EXERCISE AIM
Using the records below, give again exactly the lines from the line that contains "9: (454, 228)" through the line that contains "[00:01.867]", both ends included, and only those.

Dataset entries:
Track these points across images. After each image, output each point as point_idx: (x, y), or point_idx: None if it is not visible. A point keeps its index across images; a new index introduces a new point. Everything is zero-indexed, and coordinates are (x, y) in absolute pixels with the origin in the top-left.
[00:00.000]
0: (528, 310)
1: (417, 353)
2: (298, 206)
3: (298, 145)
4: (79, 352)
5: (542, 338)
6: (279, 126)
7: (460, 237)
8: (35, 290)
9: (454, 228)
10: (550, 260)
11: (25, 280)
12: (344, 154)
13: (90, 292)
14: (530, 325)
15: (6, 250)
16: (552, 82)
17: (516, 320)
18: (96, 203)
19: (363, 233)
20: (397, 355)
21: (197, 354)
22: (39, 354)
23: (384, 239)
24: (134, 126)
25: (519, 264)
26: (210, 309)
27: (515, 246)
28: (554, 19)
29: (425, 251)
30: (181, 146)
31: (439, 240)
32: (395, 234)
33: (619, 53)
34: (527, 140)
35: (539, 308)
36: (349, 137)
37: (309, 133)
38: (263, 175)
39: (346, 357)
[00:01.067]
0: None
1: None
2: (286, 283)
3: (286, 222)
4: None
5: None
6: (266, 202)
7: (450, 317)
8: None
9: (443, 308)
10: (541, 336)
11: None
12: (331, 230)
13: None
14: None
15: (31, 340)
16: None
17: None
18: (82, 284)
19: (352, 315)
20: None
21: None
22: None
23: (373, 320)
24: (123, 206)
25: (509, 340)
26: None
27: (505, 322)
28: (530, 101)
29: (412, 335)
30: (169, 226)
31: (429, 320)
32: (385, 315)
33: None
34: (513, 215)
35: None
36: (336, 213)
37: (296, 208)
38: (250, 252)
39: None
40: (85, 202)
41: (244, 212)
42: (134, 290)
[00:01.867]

--

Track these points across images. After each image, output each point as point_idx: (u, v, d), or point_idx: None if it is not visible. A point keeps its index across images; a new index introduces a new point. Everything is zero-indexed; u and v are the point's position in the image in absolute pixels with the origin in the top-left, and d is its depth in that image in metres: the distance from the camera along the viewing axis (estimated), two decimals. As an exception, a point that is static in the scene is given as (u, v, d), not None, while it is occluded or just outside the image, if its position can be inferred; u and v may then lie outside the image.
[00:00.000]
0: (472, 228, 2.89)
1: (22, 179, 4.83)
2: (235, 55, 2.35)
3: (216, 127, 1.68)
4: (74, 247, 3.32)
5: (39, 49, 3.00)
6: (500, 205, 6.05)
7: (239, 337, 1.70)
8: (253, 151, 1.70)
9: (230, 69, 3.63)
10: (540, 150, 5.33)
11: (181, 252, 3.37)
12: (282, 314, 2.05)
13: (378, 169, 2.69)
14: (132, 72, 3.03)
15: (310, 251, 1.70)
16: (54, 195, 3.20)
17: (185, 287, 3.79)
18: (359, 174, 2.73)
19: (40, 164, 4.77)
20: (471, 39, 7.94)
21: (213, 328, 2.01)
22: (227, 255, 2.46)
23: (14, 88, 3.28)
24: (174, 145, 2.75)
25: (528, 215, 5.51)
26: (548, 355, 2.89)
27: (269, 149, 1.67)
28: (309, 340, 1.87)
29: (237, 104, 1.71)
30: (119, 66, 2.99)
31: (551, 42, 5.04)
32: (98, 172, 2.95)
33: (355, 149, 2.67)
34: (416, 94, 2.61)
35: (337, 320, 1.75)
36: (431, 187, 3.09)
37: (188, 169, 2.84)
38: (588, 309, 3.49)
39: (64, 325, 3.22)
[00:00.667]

SOLUTION TO THE PROBLEM
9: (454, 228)
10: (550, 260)
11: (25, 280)
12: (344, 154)
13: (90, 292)
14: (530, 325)
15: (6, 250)
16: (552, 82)
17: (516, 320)
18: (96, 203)
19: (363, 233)
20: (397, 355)
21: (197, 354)
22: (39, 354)
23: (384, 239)
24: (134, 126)
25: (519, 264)
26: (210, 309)
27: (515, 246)
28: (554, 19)
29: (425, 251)
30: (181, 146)
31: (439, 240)
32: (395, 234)
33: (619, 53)
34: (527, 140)
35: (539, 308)
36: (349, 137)
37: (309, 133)
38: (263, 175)
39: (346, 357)
[00:01.067]
0: None
1: None
2: (286, 283)
3: (286, 222)
4: None
5: None
6: (266, 202)
7: (450, 317)
8: None
9: (443, 308)
10: (541, 336)
11: None
12: (331, 230)
13: None
14: None
15: (31, 340)
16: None
17: None
18: (82, 284)
19: (352, 315)
20: None
21: None
22: None
23: (373, 320)
24: (123, 206)
25: (509, 340)
26: None
27: (505, 322)
28: (530, 101)
29: (412, 335)
30: (169, 226)
31: (429, 320)
32: (385, 315)
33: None
34: (513, 215)
35: None
36: (336, 213)
37: (296, 208)
38: (250, 252)
39: None
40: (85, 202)
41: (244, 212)
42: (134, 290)
[00:01.867]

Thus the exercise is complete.